On Tuesday, July 29, an uptown crowd of socials gathered at Michael’s to celebrate a new book called Party Favors: A Novel of Politics and Greed, about the corrupt ways of Washington, D.C., political fund-raising.
The author, Nicole Sexton, spent 15 years in Washington as a Republican Party fund-raiser working for the likes of former Virginia Senator George Allen, North Carolina Senator Elizabeth Dole and publisher Steve Forbes, when he ran for president in 2000. Ms Sexton has since departed for a more do-gooding role, working for Bono’s One Campaign against global poverty and AIDS, but not before she wrote the novel–which she described as "Legally Blonde meets Thank You For Smoking"–based on how she went from a naïve White House intern to a disillusioned G.O.P. insider.
“There have been comparisons to Scott McClellan, which I haven’t appreciated,” said Ms. Sexton, who was seated at a white-clothed table in a bell-shaped chiffon cocktail dress. “There are stark differences between us. When I was feeling uneasy or uncomfortable, I was very vocal about that while I was on the job. I don’t know him, but from all accounts, he left on good terms and never said a word, and then wrote a tell-all that pointed fingers. I don’t think that’s fair.
"It’s definitely caused a little sting among former colleagues," Ms. Sexton continued. "But once I let some people read it and talked with everybody, it’s mostly been resolved."
For a novel about political corruption, the gathering was more uptown glitz than suited-up policy pushers. And everyone seemed to know Ms. Sexton through her mother, Marlyne Sexton, widow of the late Joseph Sexton, who founded Sexton Properties in Indiana. After her husband’s death, Mrs. Sexton decided to relocate to New York, joining the social ranks of Somers Farkas and Margo MacNabb, who co-hosted the party.
"I needed a new direction and I thought that New York would be a good place to do that," Mrs. Sexton told the Daily Transom.
"The biggest attraction for the book for me was that it was written by Marlyne’s daughter, Nicole," said Ms. Farkas. "And then because it was about politics." Ms. Farkas, who called herself a "fiscal conservative, but a social liberal," said that she has done some fund-raising of her own as an active board member of several Manhattan charities, and once raised money for a family friend who was running for a Senate seat. “I loved it!” she said.
Standing near Ms. Farkas was the actress Kathleen Turner, who said that she was invited by her close friend Ms. MacNabb. “She knows that these things are very dear to my heart—the whole idea of political intrigue, I love that stuff,” Ms. Turner told the Daily Transom.
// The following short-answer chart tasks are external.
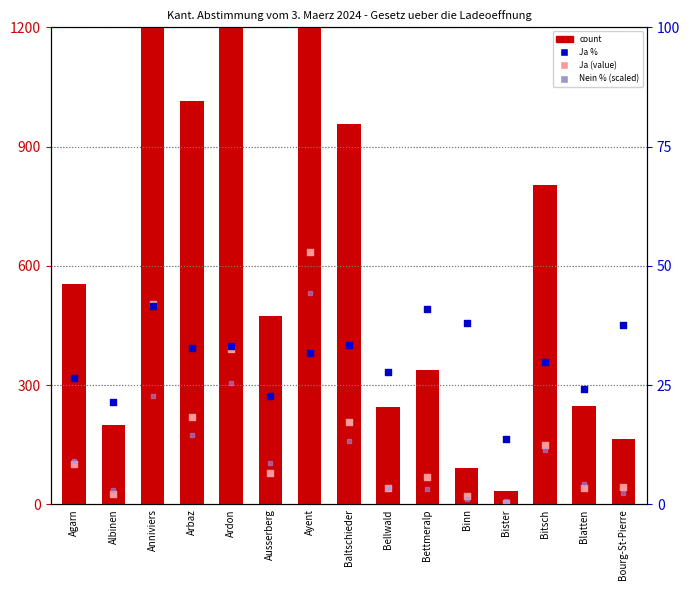

Which series has the largest Y range (max minus min)?

count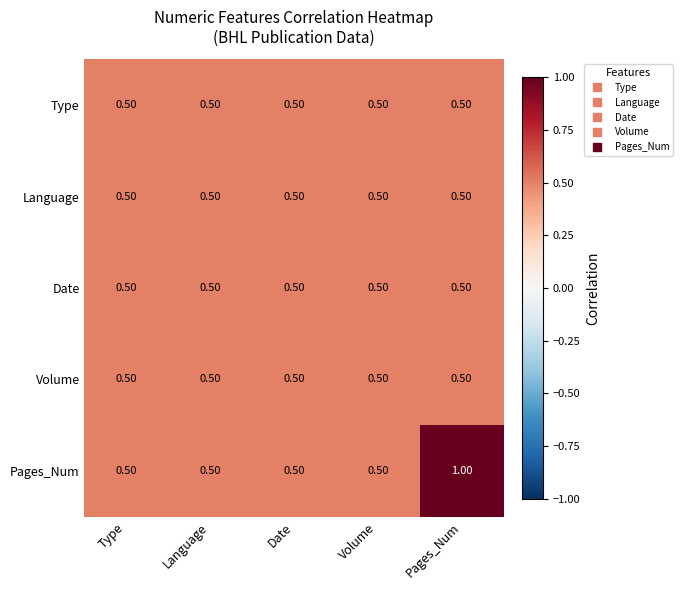

Which series has the widest spread of values?

Pages_Num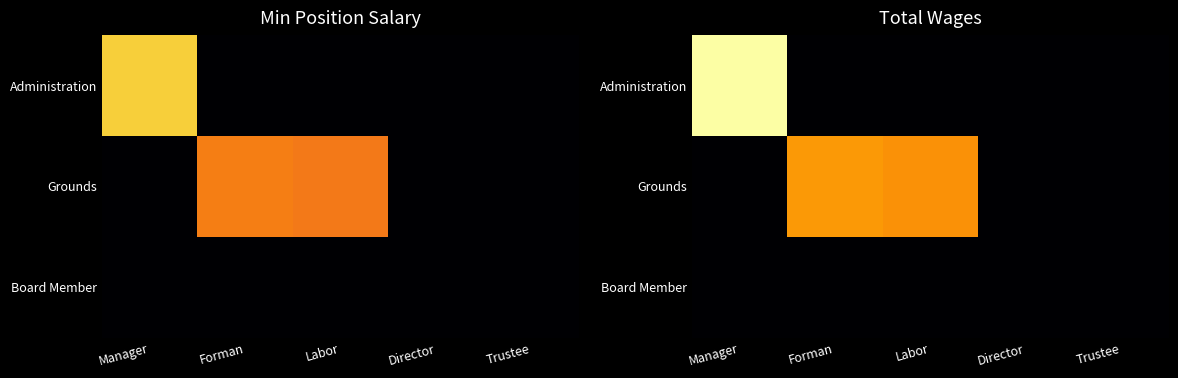

Is it true that Grounds equals 30164 at Manager?

False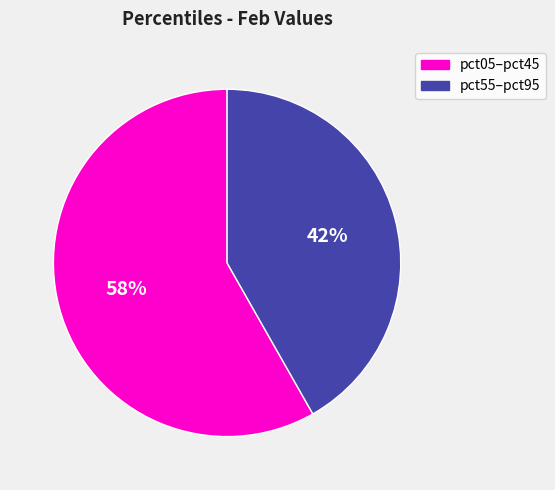

Is there a majority slice in this chart?

Yes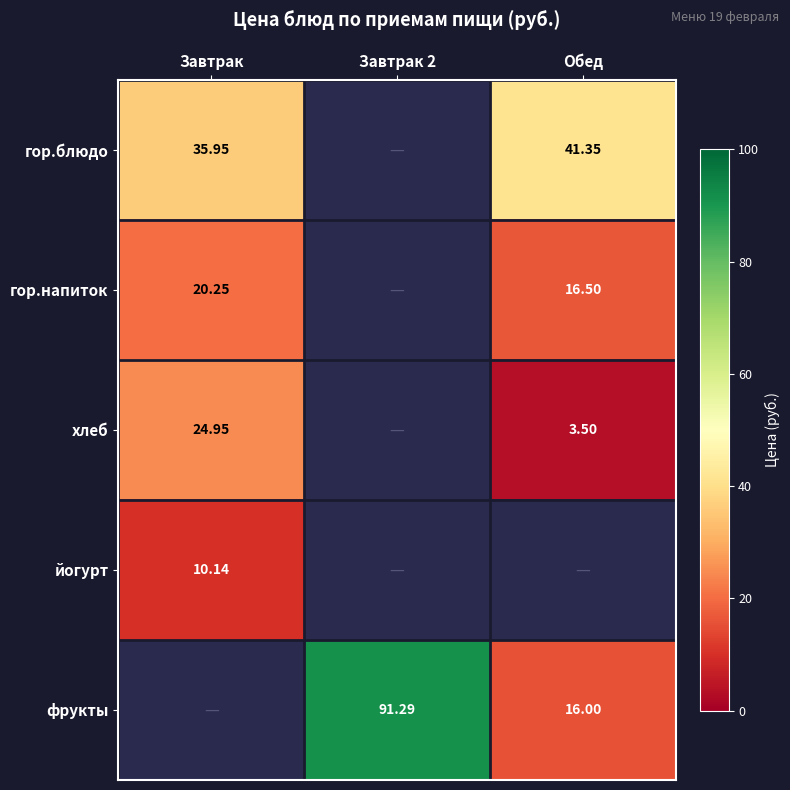

How many series are shown in this chart?

5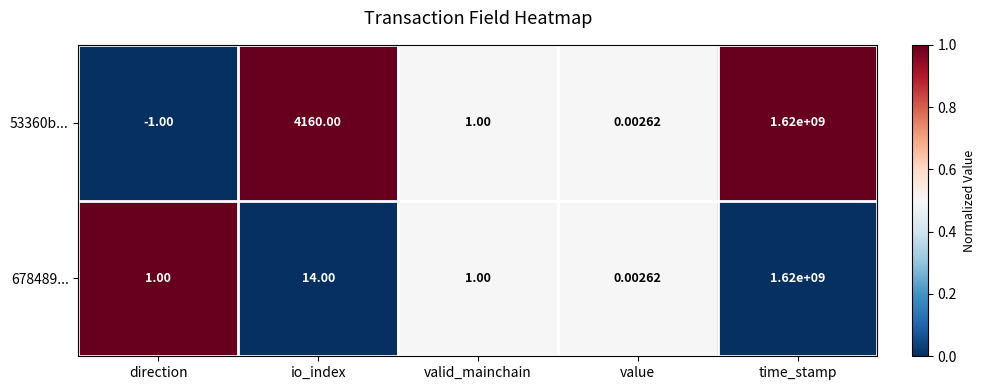

At how many categories does at least one series exceed 0?

5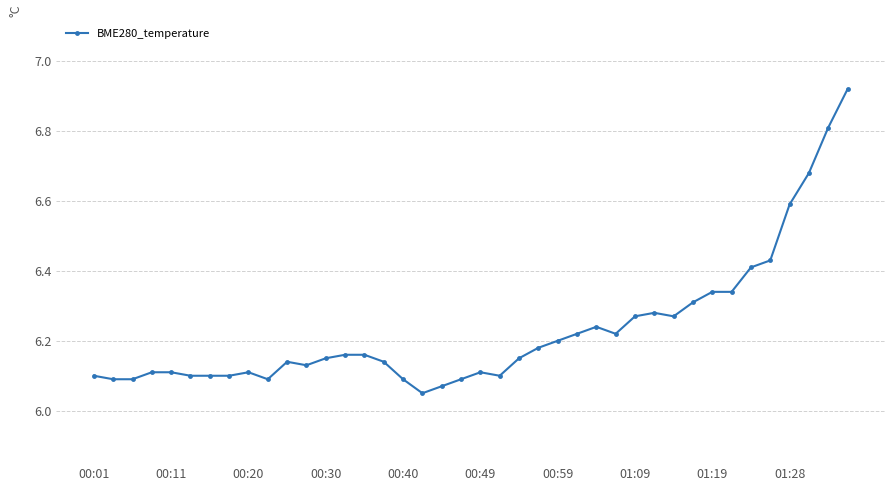

True or false: the data has more than 0 interior local peaks.

True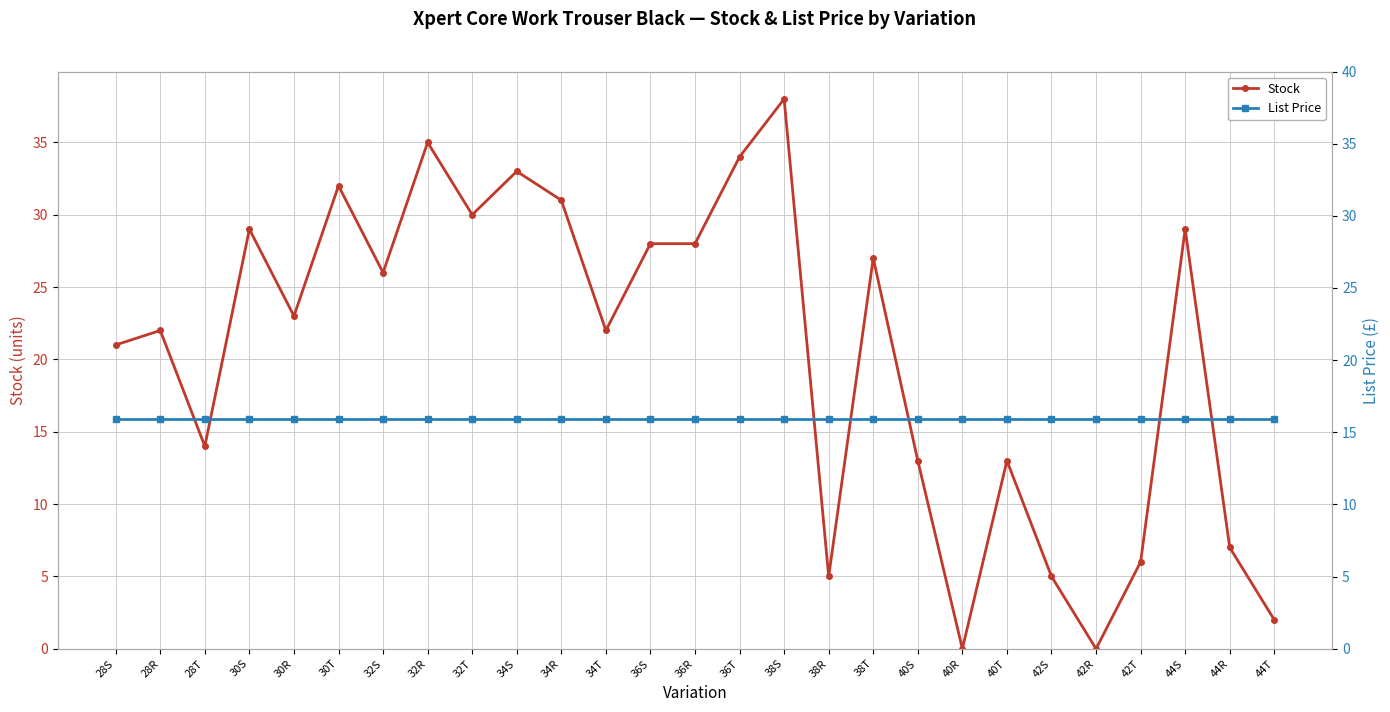

Read the List Price value at 36T.

15.9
But she too was offended that some media outlets have compared it to Mr. McClellan’s nonfiction title. “Scott McClellan was a liar to begin with. Otherwise how would he be able to have done that job?" she said. "I don’t intend to read his book”
Also making an appearance was Lauren Bush, who made a beeline for a copy of the book and immediatly excused herself, blaming the urgent departure on some sort of eye infection. (Photographer Patrick McMullan instructed her to turn as he snapped a photo, to hide the thing.)
The Daily Transom found Broadway producer Marty Richards mingling with guests by the bar. “I think the book is terrific, but it could be hotter and sexier!” he said. “It would be a great HBO and Showtime series. I told her, don’t be afraid to dirty your hands, but she’s too classy for that.”
We wondered how Mr. Richards came to know Ms. Sexton. He confessed: “I date her mommy.”